Thompson was born in Niskayuna, New York, to a Quaker family. Thompson converted to Mormonism in 1835. He became an elder in the church and was faithful to the church leadership until the death of founder Joseph Smith, Jr. In 1841, Thompson published Evidence in Proof of the Book of Mormon in Batavia, New York.

Among the several aspirants to be Smith's successor, Thompson initially accepted James J. Strang as the rightful leader of the Latter Day Saints. However, in January 1848, Thompson broke with Strang after Thompson reported to having received a revelation from God while he was living in St. Louis, Missouri. Thompson began to claim that he was the reincarnation of the biblical Ephraim and that he was to be known as "Baneemy, patriarch of Zion". Thompson claimed that a revelation received by Joseph Smith on June 22, 1834, referred to him:

And I will soften the hearts of the people, as I did the heart of Pharaoh, from time to time, until my servant Baurak Ale, and Baneemy, whom I have appointed, shall have time to gather up the strength of my house ...

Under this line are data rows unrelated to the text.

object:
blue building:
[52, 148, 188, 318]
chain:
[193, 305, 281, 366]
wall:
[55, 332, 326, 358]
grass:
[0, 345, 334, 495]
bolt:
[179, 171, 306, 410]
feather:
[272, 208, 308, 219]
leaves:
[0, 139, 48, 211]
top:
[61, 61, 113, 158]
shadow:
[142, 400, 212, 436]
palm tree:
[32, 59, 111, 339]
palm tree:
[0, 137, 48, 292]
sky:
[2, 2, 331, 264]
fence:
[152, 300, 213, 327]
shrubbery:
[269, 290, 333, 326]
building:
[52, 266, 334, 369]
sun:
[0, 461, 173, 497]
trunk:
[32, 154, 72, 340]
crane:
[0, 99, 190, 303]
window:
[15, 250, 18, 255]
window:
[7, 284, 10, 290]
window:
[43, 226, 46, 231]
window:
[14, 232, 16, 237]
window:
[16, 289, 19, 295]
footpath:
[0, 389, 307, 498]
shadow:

Thompson self-published a tract entitled The Voice of Him!! That Crieth in the Wilderness, Prepare Ye the Way of the Lord!!, and gathered fifty to sixty followers around him whom he instructed in his "School of Preparation". Thompson named his church the Congregation of Jehovah’s Presbytery of Zion, and his followers were often called Baneemyites because of Thompson's claim to the title. The group was also referred to as the Conjespresites.

In September 1853, Thompson moved his followers to Monona County, Iowa, north of Council Bluffs, where they established a communitarian commune called Preparation. Thompson enforced strict rules of behavior among his followers and published a variety of periodicals while in St. Louis and in Iowa, including Zion’s Harbinger and Baneemy’s Organ, Preparation News and Ephraim's Messenger. In 1858, Thompson published a 208-page tract entitled Law and Covenants of Israel; Written to Ephraim from Jehovah, the Mighty God of Jacob: Ephraim and Baneemy’s Proclamation.

In October 1858, Thompson's followers "ran him out of town". The property owned by the commune was the subject of a lengthy court battle which was not resolved by the Iowa Supreme Court until 1867. Thompson ultimately moved to Philadelphia, Pennsylvania, where in 1892 a city directory listed him as "Reverend Charles B. Thompson". He died in Philadelphia in 1895. The 344 acre Preparation Canyon State Park in Iowa now occupies the space where Thompson's commune of Preparation once was.